B4R Question WiFi connection time odd behaviour?

BertI

Member
Licensed User
I seem to spend my time hitting idiosyncrasies .. or is it just my interpretation? In this case I spent an afternoon trying to work out why two pieces of similar code took very different times to make the WiFi connection (ESP8266). In the end I found that it was because one of them had a short delay before the procedure which performed the connection and that the culprit in the latter was a wifi.Disconnect statement. To clarify this here is some code I wrote to test the behaviour:
B4X:
#Region Project Attributes
    #AutoFlushLogs: True
    #CheckArrayBounds: True
    #StackBufferSize: 300
#End Region

Sub Process_Globals
    'These global variables will be declared once when the application starts.
    'Public variables can be accessed from all modules.
    Public Serial1 As Serial
    Private wifi As ESP8266WiFi
    Private stim As ULong
    Private etim As ULong
End Sub

Private Sub AppStart
    RunNative("StopPersistent",Null)    ' no effect on connect time issue if taken out
    Serial1.Initialize(115200)
    Log("AppStart")
 
       Delay(500)            ' if delay is more than a few 100ms then connect time nearly doubles
 
    wifi.Disconnect        ' this appears to be the cause of the issue.
                        ' Use If wifi.Isconnected to avoid unecessarily calling it
       stim = Millis
      Log("Start connect time = ",stim)
    If wifi.Connect2("xyz","12345678") = False Then
        Log("Error connecting to network")
        Return
    Else
        etim = Millis
        Log("End connect time = ",etim)
        Log("Connected to network")
    End If
    Log("Time taken = ",NumberFormat((etim-stim)/1000,0,2),"s")
End Sub

#if C
  void StopPersistent(B4R::Object* o) {
  WiFi.persistent(false);
  }
#end if
The 'StopPersistent' sub does not appear to have an impact on the behaviour but I thought to leave it in incase anyone finds it useful to experiment with (it's supposed to stop WiFi details being automatically written to Flash each time you connect or disconnect but frankly I don't know that it actually does anything and am a bit sceptical about Flash being worn out if you are writing the same values to it each time as usually the lower level code (and maybe hardware even) doesn't erase if the same data is to be re-written).
Anyhow... If I run the above code with the correct credentials for my router it typically takes about 14-15s to connect (if the Delay parameter is 500ms or greater). If the Delay is less, e.g 100ms, then it takes about 7s. In the end I found that the 'problem' was caused by the wifi.Disconnect statement. If you gate this by using something like: If wifi.Isconnected Then wifi.Disconnect then the long connect time issue is resolved. However it begs the question - why should using wifi.disconnect when you are not already connected have behaviour which depends on time after reset?
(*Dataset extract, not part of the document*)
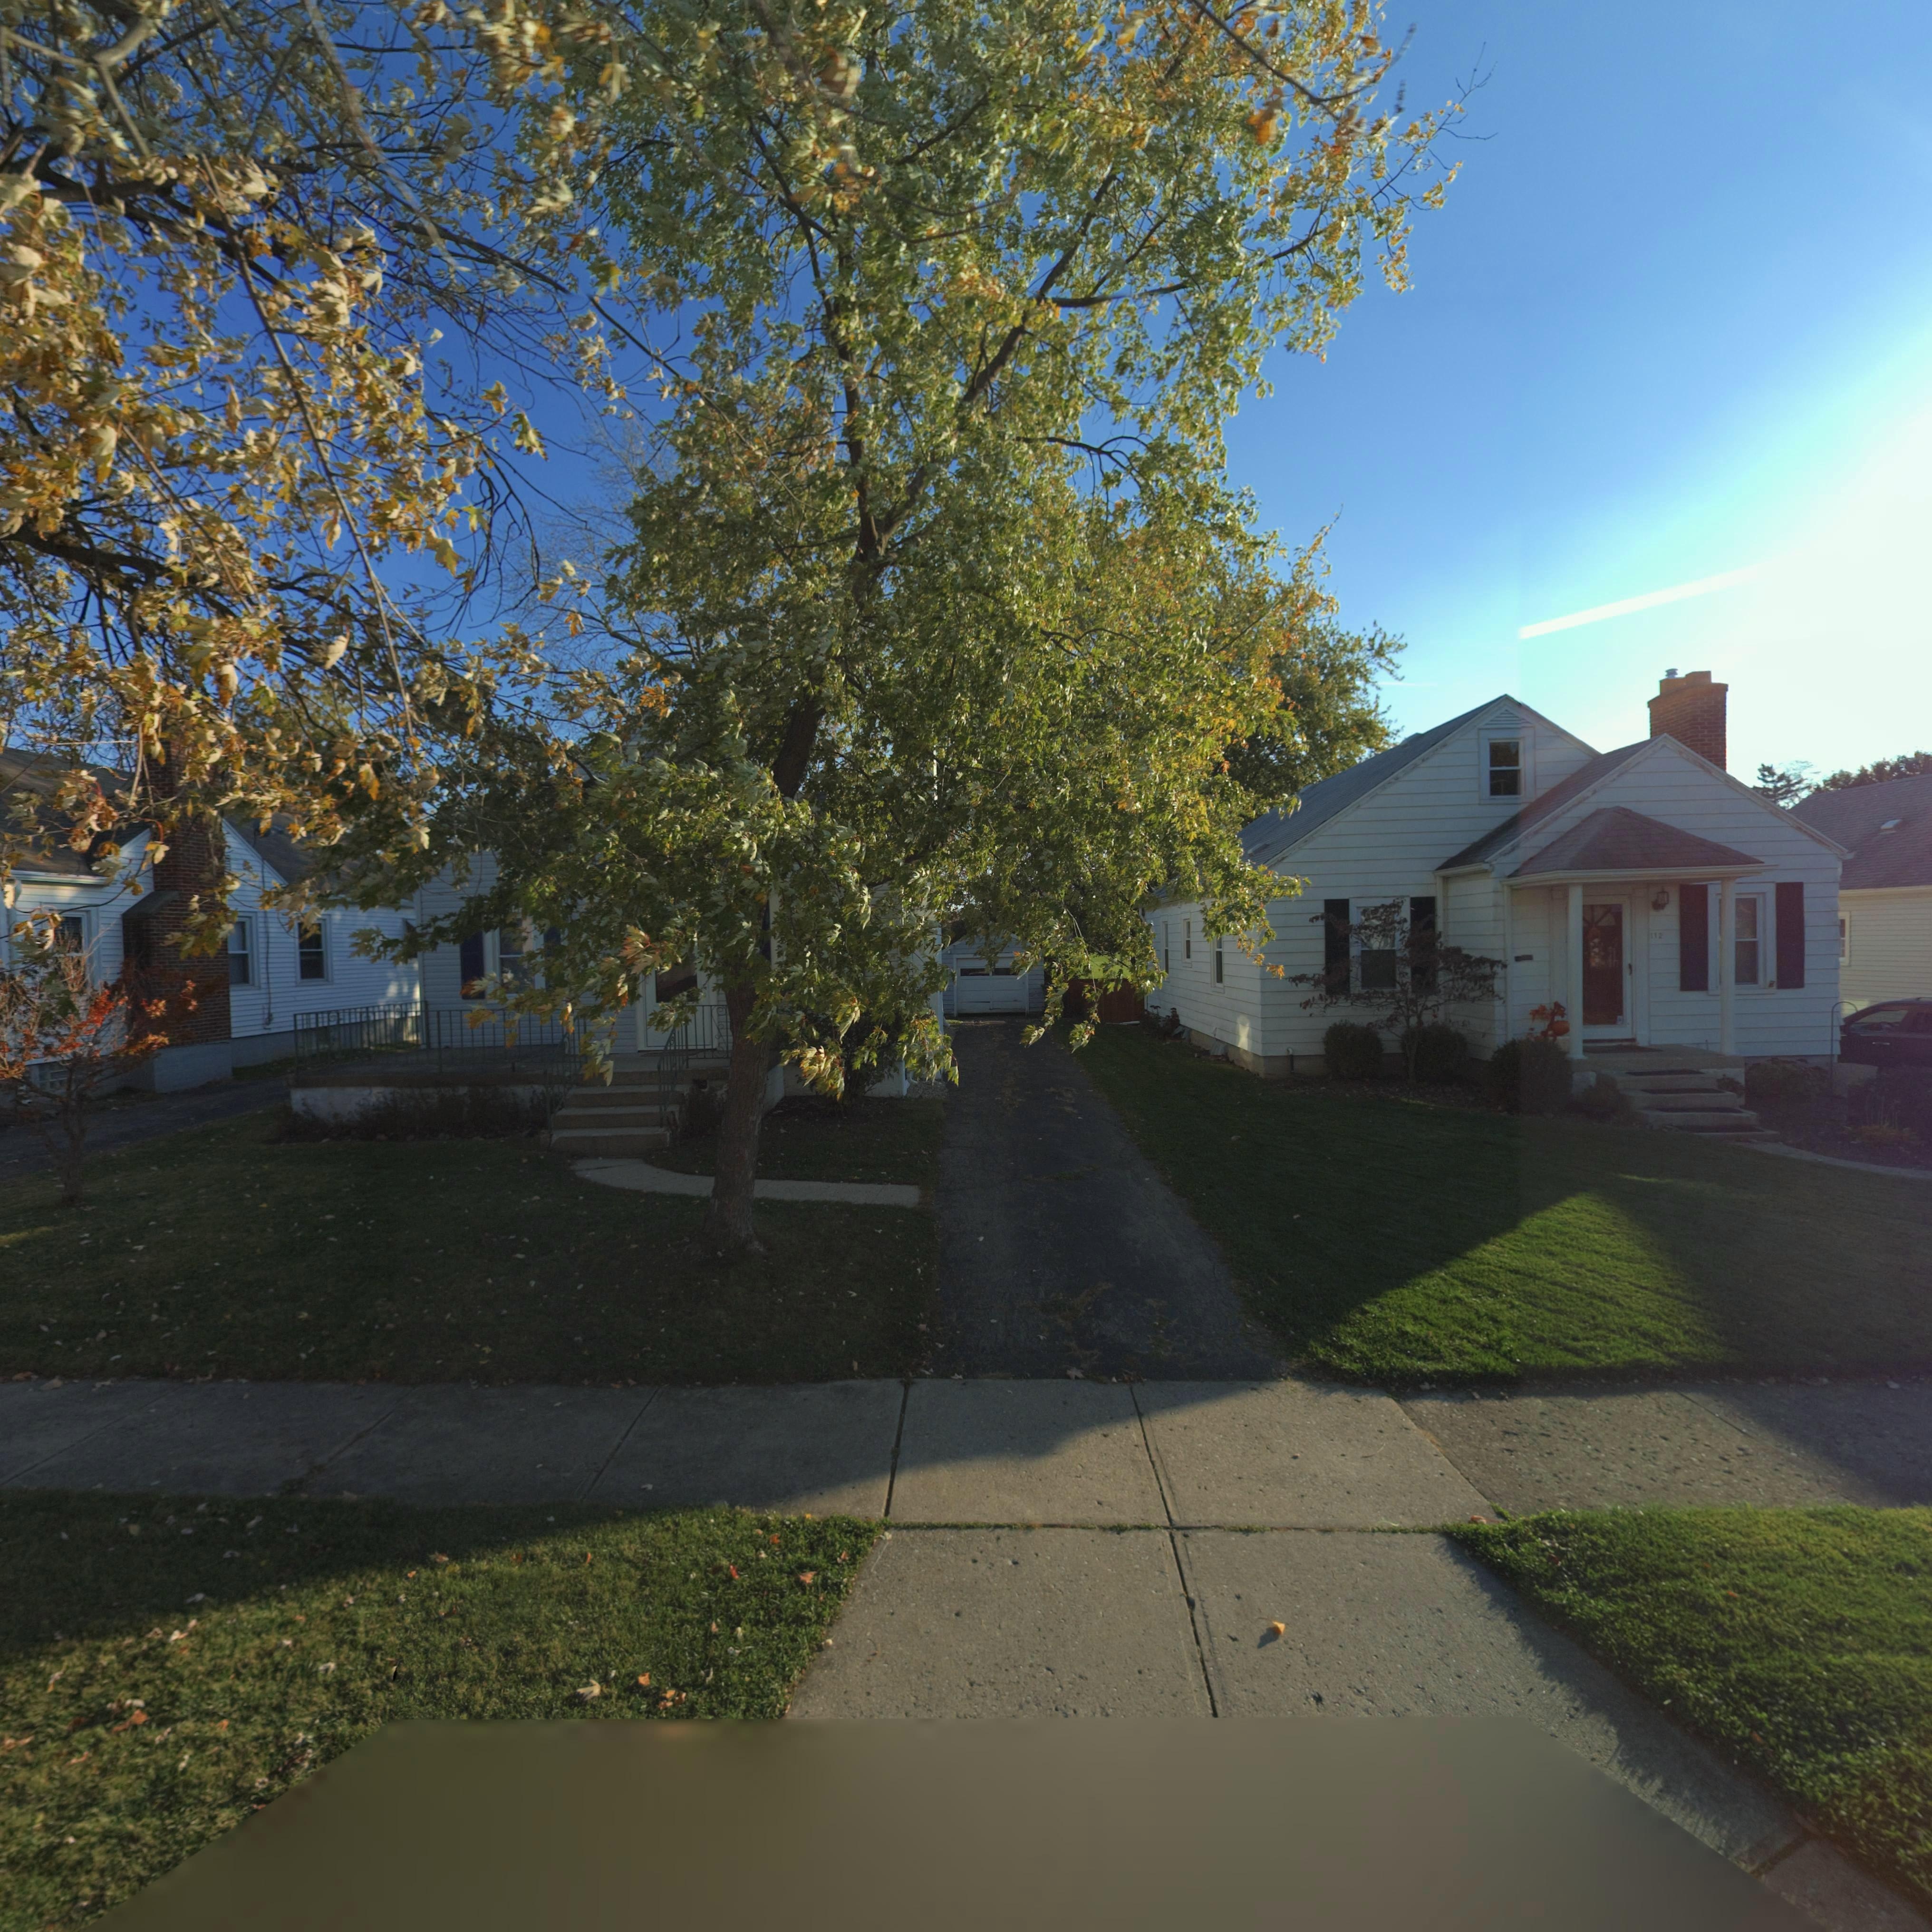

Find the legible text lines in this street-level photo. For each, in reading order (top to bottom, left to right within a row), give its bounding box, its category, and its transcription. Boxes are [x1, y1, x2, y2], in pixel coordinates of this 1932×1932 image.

[1649, 931, 1663, 940] StreetNumber: 112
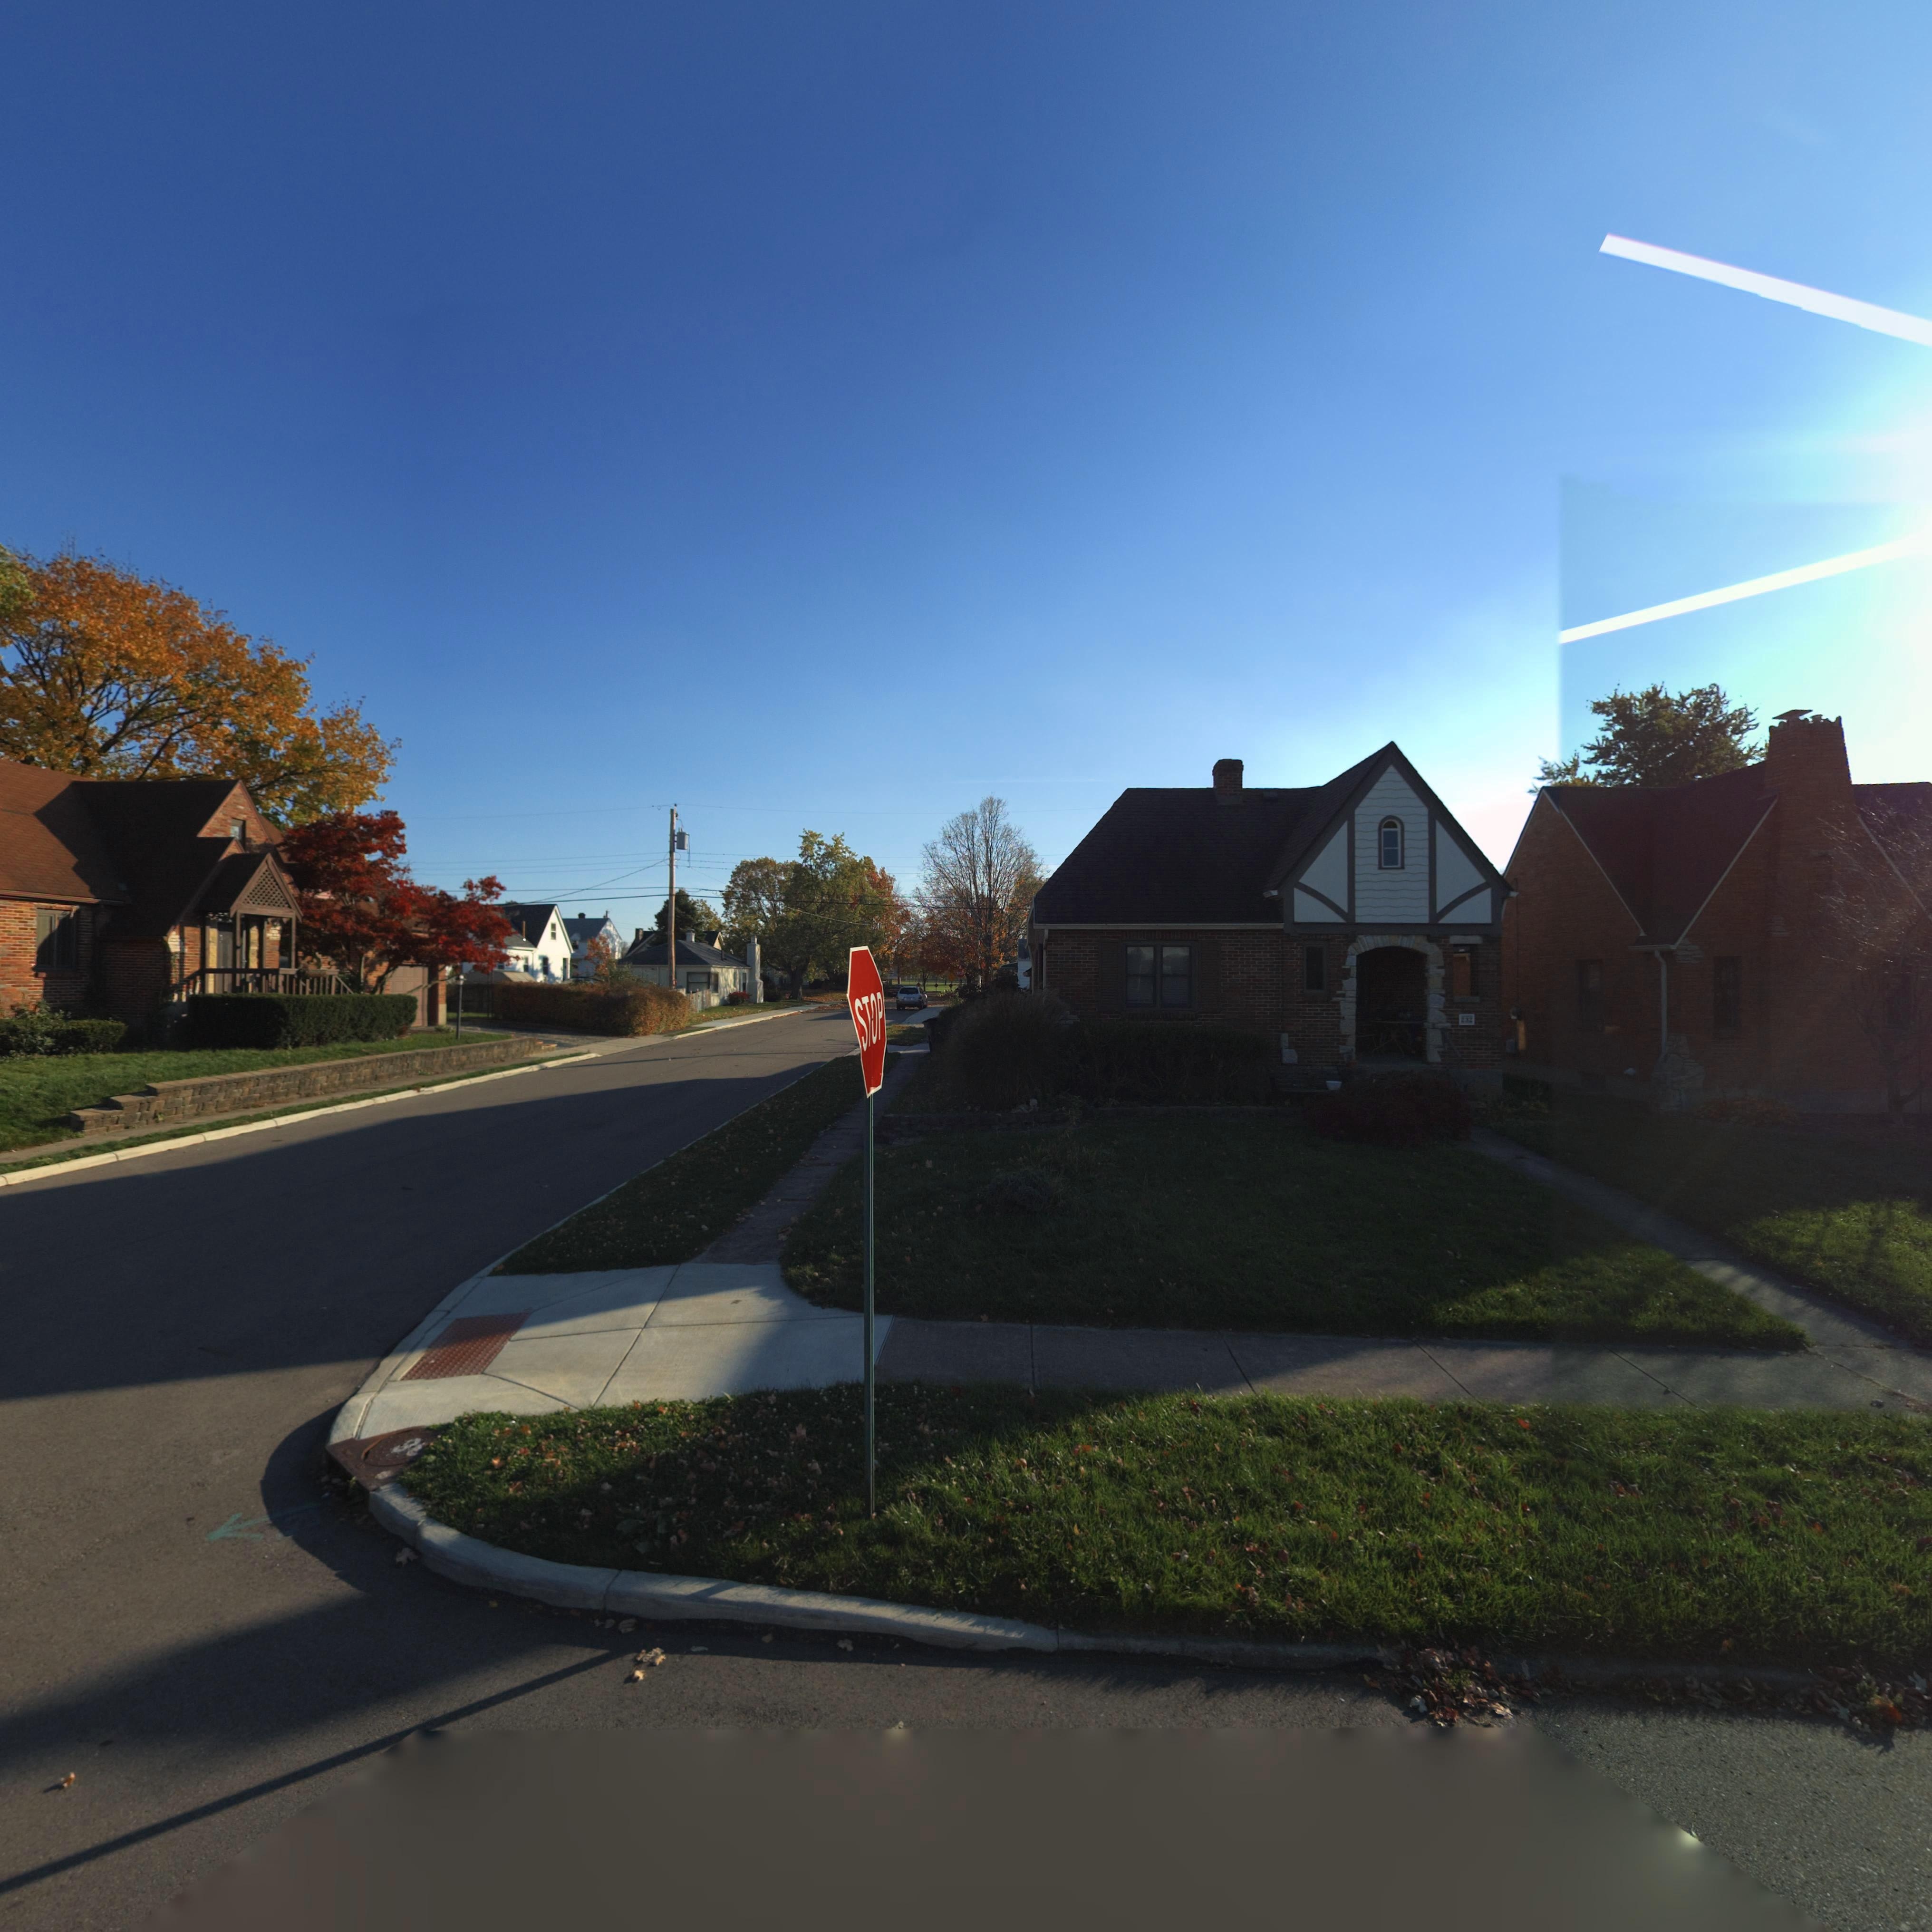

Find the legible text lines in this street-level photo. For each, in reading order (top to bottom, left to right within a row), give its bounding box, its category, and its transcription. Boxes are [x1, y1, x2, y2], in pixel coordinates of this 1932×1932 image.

I don't expect there will be an easy answer to this, so although I've posted in the questions area I guess this might best be considered an observation and something for others to be aware of.
 

BertI

Member
Licensed User
No, it's not that it doesn't connect first time, it's just that I found it strange (and undesirable) that a delay before executing wifi.Disconnect then had an adverse effect on the connection time. To most people this will be of 'academic' interest but in my case I'm always keen to minimise connection or reconnection time, which is probably why I noticed the issue at all. However I also always feel very uneasy about anomalies because until you understand the cause you never know where the underlying mechanism might come back to bite you later. In fact I don't actually know whether it is even necessary to do a wifi.Disconnect before attempting to connect (e.g. in case was already connected but in some kind of stuck state perhaps). Just happened to see this procedure elsewhere and copied blindly :)

BTW in this example I'm just using DHCP, however to get even faster connection times one method is to force a static IP. In my environment this takes the time down from around 7s to typically less than 1s.